We liked the look of this bank with its ornate decoration.
We passed a number of massive Federal Government buildings, including the Commerce Department building
The Department of the Treasury
and the Department of Agriculture
The largest of them all was the Ronald Reagan building. At 3.1 million square feet it is the second largest federal building in the United States. Only the Pentagon is bigger.
In front of the Ronald Reagan building is the Oscar S. Straus Memorial, commemorating the accomplishments of the first Jew to serve in the cabinet of a U.S. president. Straus was the Secretary of Commerce and Labor under Theodore Roosevelt from 1906 to 1909. The memorial consists of a fountain and four statues.
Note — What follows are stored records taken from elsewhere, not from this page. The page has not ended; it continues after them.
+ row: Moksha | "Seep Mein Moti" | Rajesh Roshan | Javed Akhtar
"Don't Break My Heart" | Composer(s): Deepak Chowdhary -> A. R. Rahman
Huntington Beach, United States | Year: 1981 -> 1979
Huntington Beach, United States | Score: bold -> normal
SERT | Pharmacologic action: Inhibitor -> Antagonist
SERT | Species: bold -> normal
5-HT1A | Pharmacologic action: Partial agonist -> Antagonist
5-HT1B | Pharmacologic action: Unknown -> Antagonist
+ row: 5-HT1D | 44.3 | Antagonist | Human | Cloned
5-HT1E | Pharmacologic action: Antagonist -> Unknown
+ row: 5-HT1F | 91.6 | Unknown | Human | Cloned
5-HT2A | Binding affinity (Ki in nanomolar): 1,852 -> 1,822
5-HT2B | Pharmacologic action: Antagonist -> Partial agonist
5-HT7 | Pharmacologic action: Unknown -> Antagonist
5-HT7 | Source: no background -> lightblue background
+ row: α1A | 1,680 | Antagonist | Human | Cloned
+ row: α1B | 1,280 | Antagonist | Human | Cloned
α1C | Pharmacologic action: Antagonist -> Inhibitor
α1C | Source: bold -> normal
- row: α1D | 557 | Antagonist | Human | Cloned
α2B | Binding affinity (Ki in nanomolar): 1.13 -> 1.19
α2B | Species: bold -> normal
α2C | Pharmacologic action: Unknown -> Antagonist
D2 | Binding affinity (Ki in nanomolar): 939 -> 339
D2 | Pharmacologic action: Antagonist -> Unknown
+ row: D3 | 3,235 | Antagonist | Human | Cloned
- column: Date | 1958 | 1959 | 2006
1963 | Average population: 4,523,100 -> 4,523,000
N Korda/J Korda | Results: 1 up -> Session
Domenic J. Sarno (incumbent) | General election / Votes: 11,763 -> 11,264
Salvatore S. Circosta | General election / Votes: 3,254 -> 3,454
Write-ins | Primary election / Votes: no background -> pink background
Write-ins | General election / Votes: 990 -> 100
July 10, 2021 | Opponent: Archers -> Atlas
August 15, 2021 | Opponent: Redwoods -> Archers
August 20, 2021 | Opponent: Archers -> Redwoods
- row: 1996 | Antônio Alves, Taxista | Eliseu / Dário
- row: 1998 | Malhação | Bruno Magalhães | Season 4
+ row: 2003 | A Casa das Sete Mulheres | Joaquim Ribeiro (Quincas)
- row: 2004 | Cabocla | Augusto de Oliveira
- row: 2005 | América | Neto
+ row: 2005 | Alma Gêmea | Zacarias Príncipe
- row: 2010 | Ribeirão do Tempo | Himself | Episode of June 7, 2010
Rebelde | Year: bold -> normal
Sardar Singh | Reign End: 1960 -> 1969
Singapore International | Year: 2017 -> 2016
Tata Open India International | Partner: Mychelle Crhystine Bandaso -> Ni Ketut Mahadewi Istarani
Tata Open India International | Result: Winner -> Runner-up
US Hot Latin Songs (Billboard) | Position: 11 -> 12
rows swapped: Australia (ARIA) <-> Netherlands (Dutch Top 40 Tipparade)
One of the statues contains a quote by Joseph Addison (1672-1719), the English essayist, poet, playwright and politician. The full quote reads “The voice of reason is more to be regarded than the bent of any present inclination; since inclination will at length come over to reason, though we can never force reason to comply with inclination.” It seemed an apt quote for these times, when reason often seems to come a distant second to inclination.
Sitting on Freedom Plaza is another impressive government building. The Wilson Building houses the municipal offices and chambers of the Mayor and the Council of the District of Columbia. It is named for a long term Council member and former Council Chair, John A. Wilson. Wilson was active in the civil rights movement in the 1960s. Malcolm X once called Wilson “one of the funniest guys in the movement.” Wilson wrote the District’s tough anti-hate crimes laws as well as its human rights law, which is one of the most comprehensive in the country. Tragically, he committed suicide in 1993.
We also passed one of the District’s most important museums. The United States Holocaust Memorial Museum is the United States’ official memorial to the Holocaust. The museum opened in 1993 and provides for the documentation, study, and interpretation of Holocaust history.